19 June 2012
According to press reports, DHS is going to require federal computer contractors to scan for holes and start patching them within 72 hours. Is this feasible?
It's certainly a useful goal. It's also extremely likely that it will take some important sites or applications off the air on occasion — patches are sometimes buggy (this is just the latest instance I've noticed), or they break a (typically non-guaranteeed or even accidental) feature that some critical software depends on. Just look at the continued usage rate for Internet Explorer 6 — there are very valid reasons why it hasn't been abandoned, despite its serious deficits of functionality, standards compatibility, and security: internal corporate web sites were built to support it rather than anything else.
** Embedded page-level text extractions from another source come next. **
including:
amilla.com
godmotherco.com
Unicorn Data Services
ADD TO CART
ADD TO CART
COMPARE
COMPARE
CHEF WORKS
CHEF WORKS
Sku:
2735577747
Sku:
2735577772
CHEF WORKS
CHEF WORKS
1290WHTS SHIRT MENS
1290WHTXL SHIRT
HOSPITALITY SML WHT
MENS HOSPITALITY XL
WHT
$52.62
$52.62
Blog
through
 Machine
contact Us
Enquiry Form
In other words, deciding to adopt this policy is equivalent to saying "protecting confidentiality and integrity is more important than availability". That's a perfectly valid tradeoff, and very often the right one, but it is a tradeoff, and the policy should recognize it explicitly. I imagine that there will be a waiver process (and the headline says "begin fixing" holes), but the story doesn't say — and of course, if there are too many waivers the policy is meaningless.
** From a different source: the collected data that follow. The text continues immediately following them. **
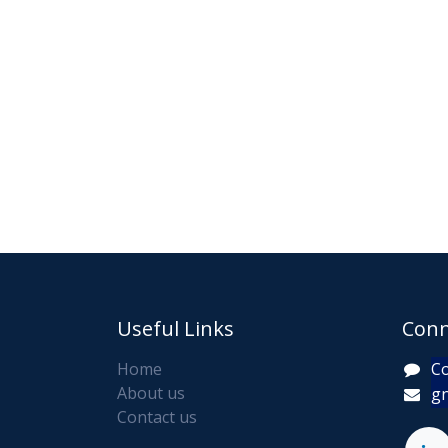
Useful Links
Conn
Home
Co
About us
gn
Contact us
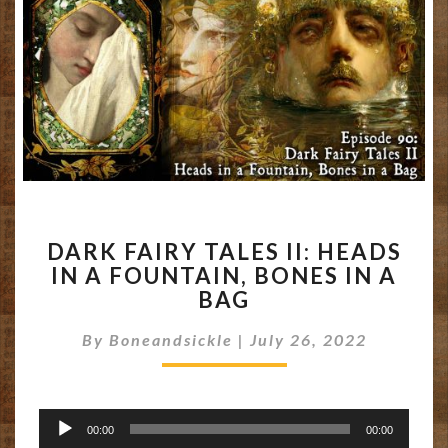
DARK
DARK FAIRY TALES II: HEADS
FAIRY
IN A FOUNTAIN, BONES IN A
TALES
BAG
II:
HEADS
By
Boneandsickle
IN
|
July 26, 2022
A
FOUNTAIN,
BONES
Audio
IN
00:00
00:00
Player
One more point: sometimes, hardware upgrades are required. For example, Windows XP support ends in 2014; security bugs past that point require switching to something more modern. Most older computers can't support Windows Vista or Windows 7 — will the agencies have enough budget to do that?
Oh yes: this problem of long-delayed patch installation isn't peculiar to the government. After all, the private sector is at least as far behind when it comes to, say, getting rid of IE 6. Again, there are reasons for such things to take a while, but that doesn't mean they should be allowed to drag on indefinitely.